Despite of this, the costs continue to come in, with insurance, utilities, salaries, rents and rates, loan repayments, all continuing to mount up.

Among the appeals:

  • North Yorkshire Moors Railway has launched a ‘crisis fund’ with fears it could lose up to £1m in the coming weeks as it’s delayed the opening of the 2020 season due to the COVID-19 outbreak.
  • Severn Valley Railway Group has launched an ’emergency appeal’ and says it needs to find £250,000 to keep the railway ticking over for the next three months.
  • East Lancashire Railway says ‘The ELR needs you’ and says it is facing a number of serious challenges going forward, with the amount set to be lost threatening the continued existence.

The Heritage Railways Association (HRA) is working to ensure that its members, key players in the country’s leisure and tourism sector, receive meaningful support and is calling for clarity on issues specifically related to heritage rail, particularly on the treatment of charities, payroll support, and insurance cover.

Steve Oates, the CEO at HRA, said: “We’re also providing railways with regular and frequent updates on Covid-19, with guidance and advice to meet the particular needs of railway operation in mind.

“We’ve also provided a business resilience action plan, to help railways plot a path through the threats and risks posed by Covid-19. And, of course, we’re talking to many of our members on a daily basis, providing advice and, equally important, gathering information.

“We’re calling on our members to work together, to share experiences and ideas, to work towards common solutions wherever possible, to provide practical aid to each other, and to form a single, powerful voice.”

The HRA is in the process of contacting all its railways and museums, gathering information on estimated losses, cashflow predictions, the kind of support they seek to see them through the pandemic, and an outline of the measures they’re taking in an attempt to contain the financial impact on their businesses.

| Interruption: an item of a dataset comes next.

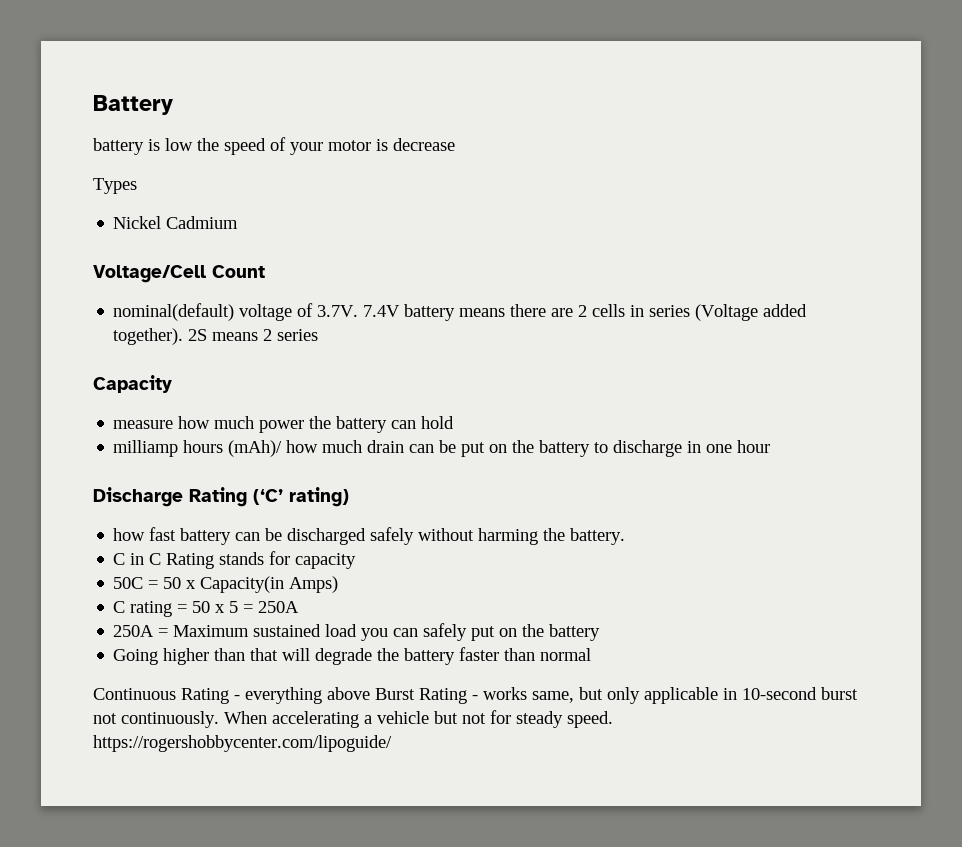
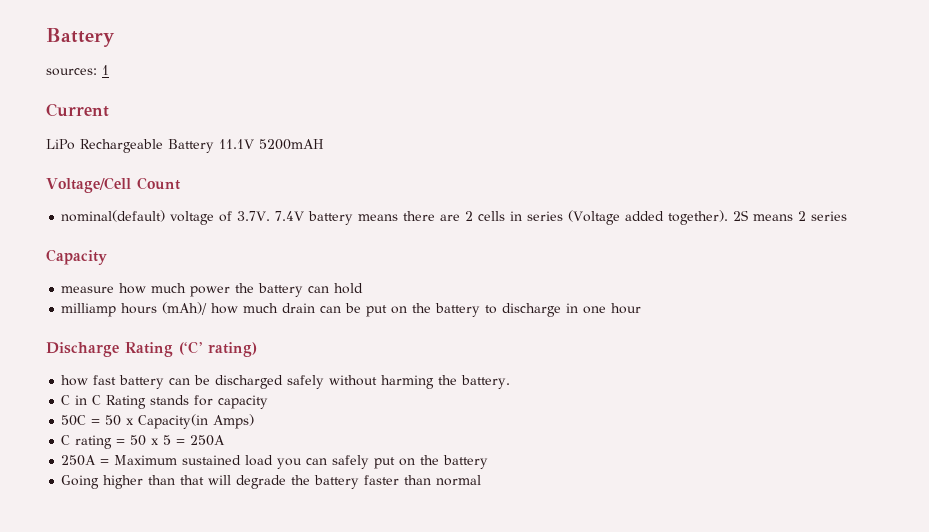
[93,137,455,155] [93,178,137,194] [113,216,239,229] battery is low the speed of your motor is decrease // Types // Nickel Cadmium -> [46,65,109,76] [46,103,109,117] [46,139,324,153] sources: 1 // Current // LiPo Rechargeable Battery 11.1V 5200mAH
[93,687,858,704] [93,710,613,728] [93,735,392,752] // Continuous Rating - everything above Burst Rating - works same, but only applicable in 10-second burst not continuously. When accelerating a vehicle but not for steady speed. https://rogershobbycenter.com/lipoguide/ -> (482, 480) none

He said: “One of the certainties of the Covi-19 pandemic is that the situation continues to change very rapidly. The HRA is now constantly monitoring every useful source, to ensure its guidance and support is timely and realistic.

“But heritage railways operators are all resourceful and resilient railwaymen at heart. Overcoming challenges is part of the business of building and running a heritage railway, and I know our members will meet this challenge as robustly as any other.

“Now’s the time for the HRA to help our members hold and work together, share ideas, help with each other’s technical and business questions, and speak with one voice.

“Putting emergency business measures in place will help railways to reduce their sense of uncertainty. And there will still be staff with work to do, volunteers who want to help and, before long, families looking for some leisure and entertainment. Being ready for their return is the goal of every railway’s survival plan.”